▸ **Breve esercizio**
Prosegui la riflessione sulle guerre vicine e sul dolore dei popoli che le subiscono, riprendendo subito dopo l'ultima frase riportata.

▸ **Testo fornito**
+++++

Lo so che tutti seguiamo desolati e affranti le notizie che arrivano dai fronti di guerra a noi più vicini. Andiamo avanti, facciamo tutto, perché si deve, perché è giusto così, perché siamo irresistibili, nonostante tutto, nel coltivare la speranza, o non potremmo vivere. Facciamo per bene il nostro lavoro e le faccende quotidiane, sorridiamo con i nostri figli, progettiamo le vacanze, i fine settimana. Normale.
Ma il cuore, dove stanno le domande più profonde, torna sempre alla sofferenza indicibile di tanti fratelli, lontani e pur prossimi, e non solo perché i media non ci consentono troppe distrazioni (per fortuna!). Mangiamo e c’è chi non ha da mangiare. Curiamo le nostre case, e c’è chi non ha più casa. Visitiamo parenti e amici ammalati e pensiamo a chi è ferito in ricoveri di fortuna, senza cure.
A breve ricorderemo i nostri defunti e ogni giorno pensiamo a quei figli senza più padri e madri, a quei genitori senza più i figli, spesso anzi senza il corpo dei figli. Non possiamo essere indifferenti. Non abbiamo meriti per il privilegio di vivere in questa parte del mondo.
Ma ciò che più brucia e continuamente ci infiamma è non riuscire a esprimere un giudizio, non riuscire a provare anzi fastidio per chiunque ci convinca a stare dalla parte giusta. La parte giusta c’è sempre, ma c’è anche l’altra parte.
Così, abbiamo sofferto l’anniversario del 7 ottobre, rivedendo il film dell’orrore di quei giovani massacrati, di quei kibbutz devastati dall’impensabile violenza di una politica sostenuta da un fanatismo bieco, purtroppo anche religioso. Ma c’è il popolo di Gaza, c’è il popolo del Libano, che non ha senso punire per le colpe dei terroristi che lo soggiogano. Troppi morti. Continuiamo a soffrire per i paesi in macerie della martoriata Ucraina, invasa dal peggior dittatore di questo secolo, che manda a morire tanti suoi sudditi, incolpevoli per la sua follia assassina.

+++++

[Voci del dataset]
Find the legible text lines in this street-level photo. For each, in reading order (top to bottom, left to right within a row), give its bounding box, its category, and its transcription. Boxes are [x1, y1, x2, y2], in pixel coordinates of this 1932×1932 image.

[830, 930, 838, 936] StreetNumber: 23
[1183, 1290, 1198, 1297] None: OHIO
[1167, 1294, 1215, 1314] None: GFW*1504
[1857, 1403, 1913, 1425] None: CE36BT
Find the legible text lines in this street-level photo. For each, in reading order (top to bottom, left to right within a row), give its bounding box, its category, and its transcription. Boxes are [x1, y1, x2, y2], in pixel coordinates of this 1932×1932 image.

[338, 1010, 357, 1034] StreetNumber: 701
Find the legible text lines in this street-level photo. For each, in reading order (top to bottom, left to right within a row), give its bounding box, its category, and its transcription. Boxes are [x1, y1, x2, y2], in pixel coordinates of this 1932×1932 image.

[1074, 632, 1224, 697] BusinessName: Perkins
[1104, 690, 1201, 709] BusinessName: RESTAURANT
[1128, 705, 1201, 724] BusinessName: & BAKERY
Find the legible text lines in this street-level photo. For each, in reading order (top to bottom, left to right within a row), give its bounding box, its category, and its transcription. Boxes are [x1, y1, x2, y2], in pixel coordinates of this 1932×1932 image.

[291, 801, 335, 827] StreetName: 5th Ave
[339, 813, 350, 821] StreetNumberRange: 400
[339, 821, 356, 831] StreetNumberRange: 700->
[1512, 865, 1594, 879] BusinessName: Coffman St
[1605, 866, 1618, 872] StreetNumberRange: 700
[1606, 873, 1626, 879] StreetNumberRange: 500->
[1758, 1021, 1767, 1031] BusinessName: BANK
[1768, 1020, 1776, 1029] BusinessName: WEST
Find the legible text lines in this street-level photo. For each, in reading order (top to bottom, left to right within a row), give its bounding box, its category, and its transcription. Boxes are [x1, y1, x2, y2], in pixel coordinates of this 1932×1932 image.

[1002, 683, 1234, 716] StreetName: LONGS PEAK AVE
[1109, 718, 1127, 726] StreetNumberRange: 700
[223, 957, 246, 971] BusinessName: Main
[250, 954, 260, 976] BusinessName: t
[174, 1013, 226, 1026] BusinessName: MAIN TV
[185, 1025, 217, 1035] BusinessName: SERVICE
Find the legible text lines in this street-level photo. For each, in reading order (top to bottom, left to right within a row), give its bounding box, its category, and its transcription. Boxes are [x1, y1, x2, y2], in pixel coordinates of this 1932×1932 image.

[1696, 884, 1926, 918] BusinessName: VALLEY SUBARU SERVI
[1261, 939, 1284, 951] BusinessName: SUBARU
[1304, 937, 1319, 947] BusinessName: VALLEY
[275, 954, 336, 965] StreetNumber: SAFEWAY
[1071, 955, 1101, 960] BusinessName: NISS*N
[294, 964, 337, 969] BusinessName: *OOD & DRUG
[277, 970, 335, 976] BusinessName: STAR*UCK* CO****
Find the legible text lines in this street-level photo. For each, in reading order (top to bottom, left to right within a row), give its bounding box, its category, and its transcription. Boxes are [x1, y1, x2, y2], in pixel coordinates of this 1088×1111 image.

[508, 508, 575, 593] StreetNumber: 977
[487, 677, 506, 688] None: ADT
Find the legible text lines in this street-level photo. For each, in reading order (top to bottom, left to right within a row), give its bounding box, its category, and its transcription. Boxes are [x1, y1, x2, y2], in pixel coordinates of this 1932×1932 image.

+++++

▸ **Risposta all'esercizio**
Siamo a disagio con i “ma anche” che passano dall’uno all’altro fronte senza distinguere le responsabilità che hanno innescato le guerre. Eppure non ci basta stabilire chi ha responsabilità, proviamo pena e pietà per chi soffre e muore. Altrimenti ci sentiremmo meno uomini e più sporchi.
Non riusciamo a schierarci e ci imbarazza provare paura anche per noi, per i nostri figli, ma è così. Abbiamo paura, ci sentiamo impotenti davanti a un male che non può essere soltanto umano. Come se il mondo si votasse sempre al Maligno, scegliendo di lasciargli campo libero.
Resta sul cuore oppresso soltanto il balsamo della fede, della speranza contro ogni speranza, della carità che si esprime per chi può con la condivisione, l’accoglienza e per tutti può prendere la forma della preghiera. Non abbiamo altro.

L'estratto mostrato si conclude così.